An information campaign supported by urban and remote indigenous peoples is essential. By that I mean that all of us, within our respective organizations and roles, should take every opportunity to clarify and correct misunderstandings about Aboriginal customary law. We must use all public forums to provide a clear definition of the common law and its role in Aboriginal society. And the message must be taken to faraway Australia. Most indigenous people in communities are unaware that there is a common law debate – let alone that the Australian government is implementing the Crimes (Bail and Sentencing) Amendment Bill 2006, which seeks to remove the common law from bail applications and convictions. How can they defend customary law if they are not part of the debate? As pointed out by a sub-committee of the Queensland Law Society, a law establishing due process to prove customary law or community opinion has become one: in 2004, the Northern Territory Government took steps to address shortcomings in the introduction of the common law into the criminal justice system by creating a formal mechanism to consider customary law issues in sentencing. Aboriginal offenders. The laws provided that the court could obtain such information only if the party wishing to provide the information informed the other party and each of the other parties had an opportunity to respond. In addition, the usual information is then provided in the form of an affidavit, affidavit or affidavit.

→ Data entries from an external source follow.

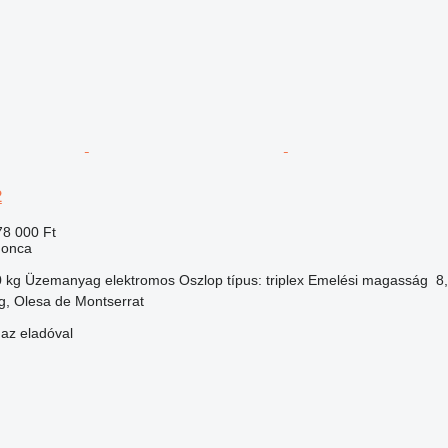
2
78 000 Ft
gonca
0 kg
Üzemanyag
elektromos
Oszlop típus:
triplex
Emelési magasság
8
g, Olesa de Montserrat
 az eladóval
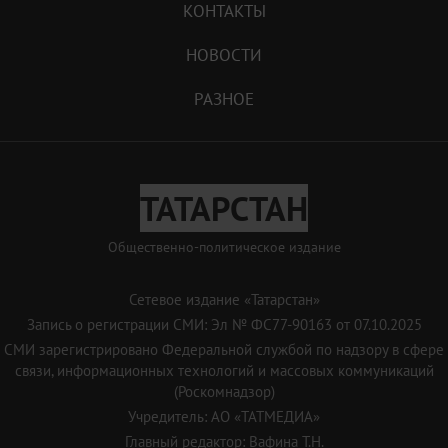
КОНТАКТЫ
НОВОСТИ
РАЗНОЕ
ТАТАРСТАН
Общественно-политическое издание
Сетевое издание «Татарстан»
Запись о регистрации СМИ: Эл № ФС77-90163 от 07.10.2025
СМИ зарегистрировано Федеральной службой по надзору в сфере
связи, информационных технологий и массовых коммуникаций
(Роскомнадзор)
Учредитель: АО «ТАТМЕДИА»
Главный редактор: Вафина Т.Н.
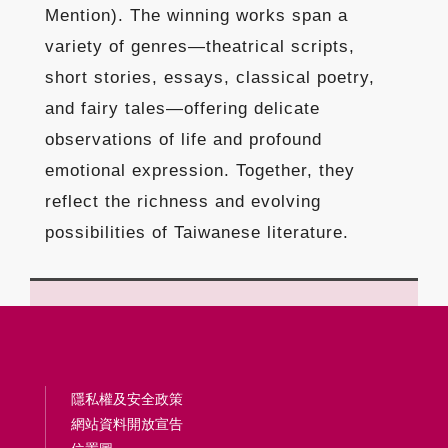
Mention). The winning works span a
variety of genres—theatrical scripts,
short stories, essays, classical poetry,
and fairy tales—offering delicate
observations of life and profound
emotional expression. Together, they
reflect the richness and evolving
possibilities of Taiwanese literature.
隱私權及安全政策
網站資料開放宣告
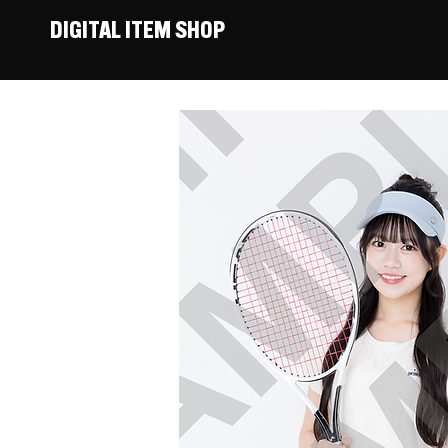
DIGITAL ITEM SHOP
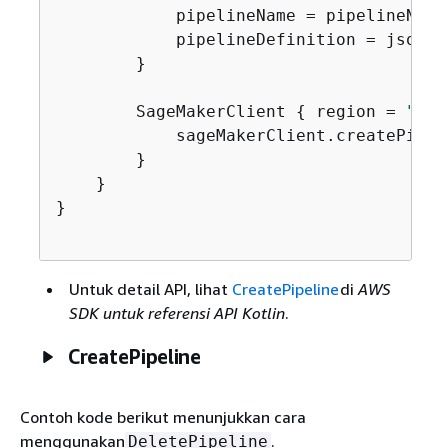
            pipelineName = pipelineNameV
            pipelineDefinition = jsonOb
        }

        SageMakerClient 
{
 region = 
"us-
            sageMakerClient.createPipel
        }

    }

}

Untuk detail API, lihat
CreatePipeline
di
AWS
SDK untuk referensi API Kotlin
.
CreatePipeline
Contoh kode berikut menunjukkan cara
menggunakan
.
DeletePipeline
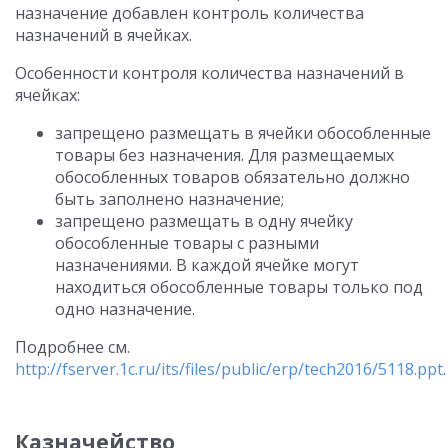
назначение добавлен контроль количества
назначений в ячейках.
Особенности контроля количества назначений в
ячейках:
запрещено размещать в ячейки обособленные
товары без назначения. Для размещаемых
обособленных товаров обязательно должно
быть заполнено назначение;
запрещено размещать в одну ячейку
обособленные товары с разными
назначениями. В каждой ячейке могут
находиться обособленные товары только под
одно назначение.
Подробнее см.
http://fserver.1c.ru/its/files/public/erp/tech2016/5118.ppt
.
Казначейство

105. Impact of non-recognition on traditional authority. However, it is often argued that the non-recognition of Aboriginal customary law by the common law has had adverse effects that go far beyond specific problems such as these. A subcommittee of the Queensland Law Society noted: In a changing society, it is important for Indigenous peoples to be aware of the legal systems that govern us – Aboriginal customary law and the Australian judicial framework. As we know from experience, you need to know the law to comply with its rules and obligations. 111. The need for consistency and clarification of the law. The strength of the case for recognition of indigenous customary law is reflected in the efforts of judges, magistrates and other law enforcement agencies in a number of cases to accommodate indigenous customary law, even without legislative support.